Researcher University of Buffalo Buffalo, New York, United States
Introduction:: In this study, we propose an unsupervised deep learning network based on the Noise2Noise model to improve the quality of linear-array-based photoacoustic tomography (PAT) images, especially in foot vascular imaging. PAT has been used for tissue perfusion assessment in the diagnosis of chronic leg ulcers, but the imaging results are often affected by multiple types of noise due to the complex environment, such as EMI noise and thermal noise.

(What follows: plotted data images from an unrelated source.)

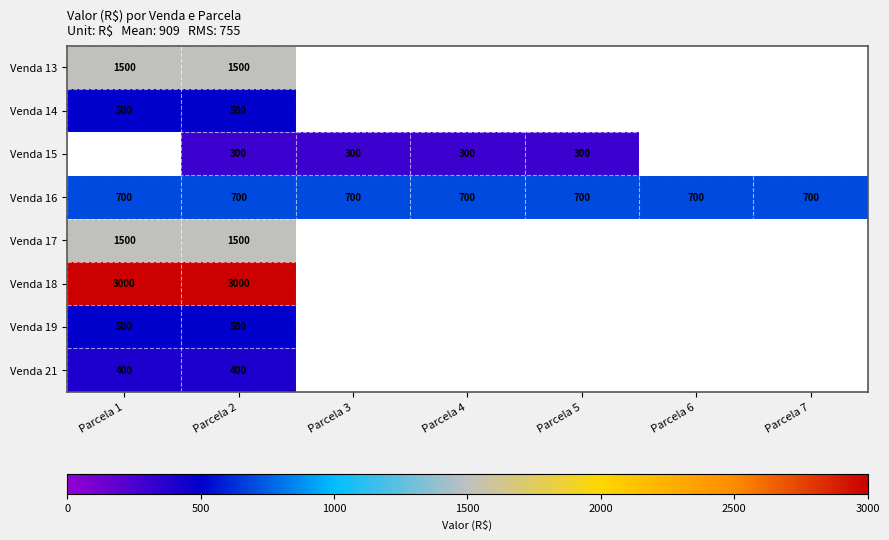

True or false: Venda 16 has a value of 700 at Parcela 6.

True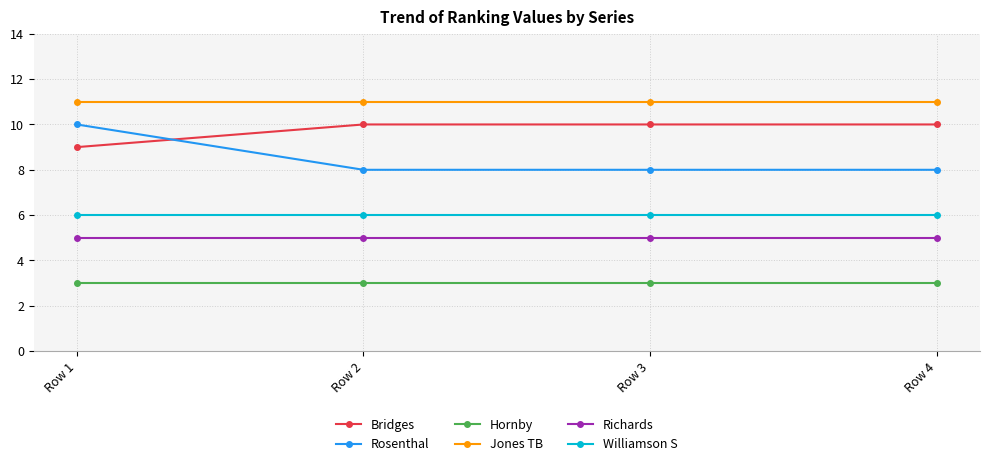

What is the value of the Jones TB point at the 3rd from the left?

11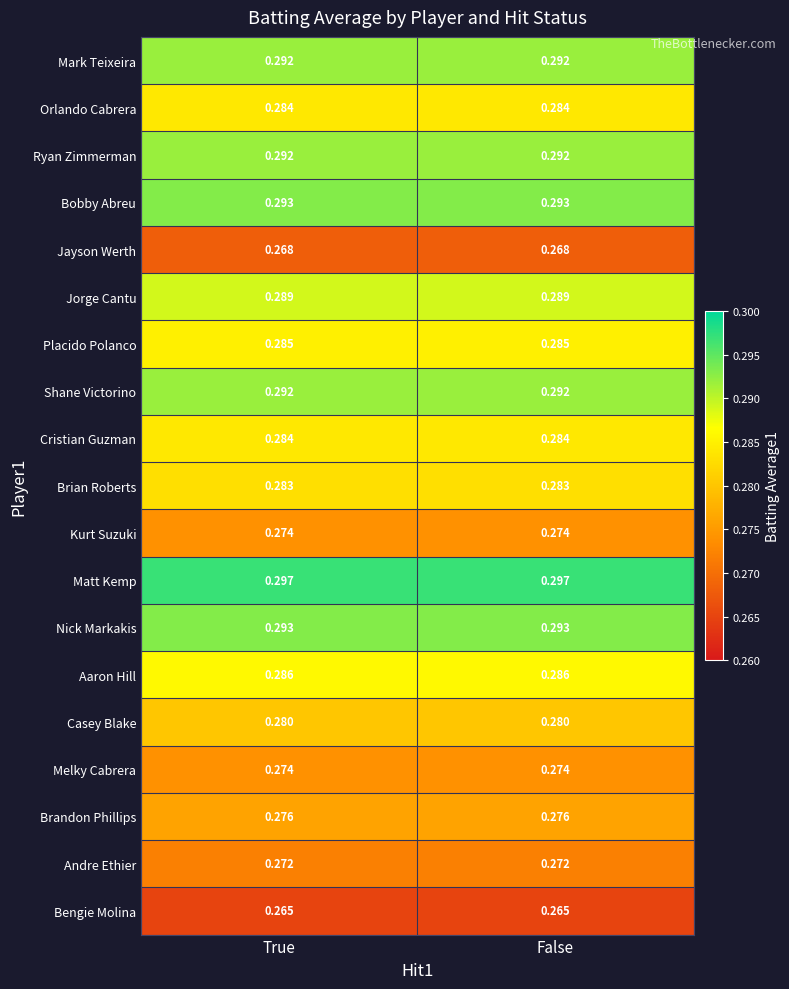

At how many categories does at least one series exceed 0?

2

Materials and Methods:: Median filtering and wavelet denoising are popular traditional techniques used to reduce the noise in PAT images. However, these methods may not always be effective in removing all sources of noise and result in a loss of image quality. Noise2Noise model has the advantage of denoising a combination of noises, making it flexible and suitable for different noise patterns in real-world situations. It does not require ground truth data for training. This is particularly useful in the case of PAT imaging, where ground truth data is not readily accessible in real-world scenarios. Instead, the network is trained using multiple pairs of noisy images of the same scene, allowing it to learn the statistical properties of the noise and how to remove it effectively.

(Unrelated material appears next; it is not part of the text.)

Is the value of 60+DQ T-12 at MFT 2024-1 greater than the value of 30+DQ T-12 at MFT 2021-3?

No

Results, Conclusions, and Discussions:: To validate our Noise2Noise model ability in vivo data, we applied the network to the human foot imaging results. For better illustration, the 3D imaging results are presented using maximum amplitude projection (MAP) along the axial and lateral directions. The cross sectional of one foot imaging result is shown in the figure 1, where Figure (a) shows the original reconstructed data and the Figure (b) shows the denoised result using Noise2Noise network. The deep tissue vascular features are now more visible. Also, unlike traditional denoising methods, which sometimes removes both signal and noise simultaneously, the Noise2Noise network extracts the vascular features from the noisy background. In addition, the model also has the ability to generalize well to new unseen noise patterns and imaging modalities, as it has been trained on a large dataset consisting of images with varying levels of noise. We believe this method will have a wide application in PAT.